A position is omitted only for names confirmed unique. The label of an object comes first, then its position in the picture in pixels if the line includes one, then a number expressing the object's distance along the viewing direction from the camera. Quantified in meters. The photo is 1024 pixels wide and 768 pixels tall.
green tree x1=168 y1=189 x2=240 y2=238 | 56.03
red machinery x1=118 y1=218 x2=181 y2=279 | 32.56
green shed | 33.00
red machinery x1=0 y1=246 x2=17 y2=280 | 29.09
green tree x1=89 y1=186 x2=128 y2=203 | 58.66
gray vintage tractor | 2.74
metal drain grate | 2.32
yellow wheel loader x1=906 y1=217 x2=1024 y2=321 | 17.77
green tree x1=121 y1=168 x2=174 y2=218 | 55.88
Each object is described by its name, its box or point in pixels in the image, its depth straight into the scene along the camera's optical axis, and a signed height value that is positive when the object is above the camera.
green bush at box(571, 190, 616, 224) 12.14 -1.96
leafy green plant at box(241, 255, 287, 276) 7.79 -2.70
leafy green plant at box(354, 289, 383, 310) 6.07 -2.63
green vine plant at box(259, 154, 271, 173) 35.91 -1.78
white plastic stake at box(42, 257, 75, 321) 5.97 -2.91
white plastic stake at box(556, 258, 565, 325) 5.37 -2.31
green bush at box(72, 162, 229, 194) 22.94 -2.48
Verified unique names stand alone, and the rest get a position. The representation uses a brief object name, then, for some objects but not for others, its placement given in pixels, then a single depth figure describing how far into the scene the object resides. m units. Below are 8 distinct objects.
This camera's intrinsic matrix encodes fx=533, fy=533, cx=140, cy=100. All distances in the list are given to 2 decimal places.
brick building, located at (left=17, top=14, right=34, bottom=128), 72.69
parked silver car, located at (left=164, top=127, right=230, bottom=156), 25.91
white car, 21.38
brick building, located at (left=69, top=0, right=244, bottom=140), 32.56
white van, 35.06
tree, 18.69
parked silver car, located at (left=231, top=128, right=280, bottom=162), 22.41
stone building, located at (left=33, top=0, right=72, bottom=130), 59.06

■ WHAT TO DO
Return, line for line and unchanged, the data from its first line through the line containing "tree, 18.69".

■ COMPLETED TASK
A position is omitted only for names confirmed unique. The label of an object comes first, then its position in the picture in pixels if the line includes one, then a number expressing the object's distance along the viewing direction from the camera. Quantified in meters. The photo is 1024 pixels wide and 768 pixels tall.
green tree x1=168 y1=189 x2=240 y2=238 | 56.03
red machinery x1=118 y1=218 x2=181 y2=279 | 32.56
green shed | 33.00
red machinery x1=0 y1=246 x2=17 y2=280 | 29.09
green tree x1=89 y1=186 x2=128 y2=203 | 58.66
gray vintage tractor | 2.74
metal drain grate | 2.32
yellow wheel loader x1=906 y1=217 x2=1024 y2=321 | 17.77
green tree x1=121 y1=168 x2=174 y2=218 | 55.88
Each object is described by its name, its box or point in pixels in the image, its depth straight into the scene along the camera's optical axis, and a signed height value that is positive when the object is above the camera.
green bush at box(571, 190, 616, 224) 12.14 -1.96
leafy green plant at box(241, 255, 287, 276) 7.79 -2.70
leafy green plant at box(354, 289, 383, 310) 6.07 -2.63
green vine plant at box(259, 154, 271, 173) 35.91 -1.78
white plastic stake at box(42, 257, 75, 321) 5.97 -2.91
white plastic stake at box(556, 258, 565, 325) 5.37 -2.31
green bush at box(72, 162, 229, 194) 22.94 -2.48
Verified unique names stand alone, and the rest get a position. The representation uses a brief object name, then, for some objects but not for others, its placement given in pixels, then a single depth figure describing how far into the scene the object resides. m units. Below are 8 distinct objects.
This camera's intrinsic matrix encodes fx=533, fy=533, cx=140, cy=100. All distances in the list are given to 2 decimal places.
brick building, located at (left=17, top=14, right=34, bottom=128), 72.69
parked silver car, located at (left=164, top=127, right=230, bottom=156), 25.91
white car, 21.38
brick building, located at (left=69, top=0, right=244, bottom=140), 32.56
white van, 35.06
tree, 18.69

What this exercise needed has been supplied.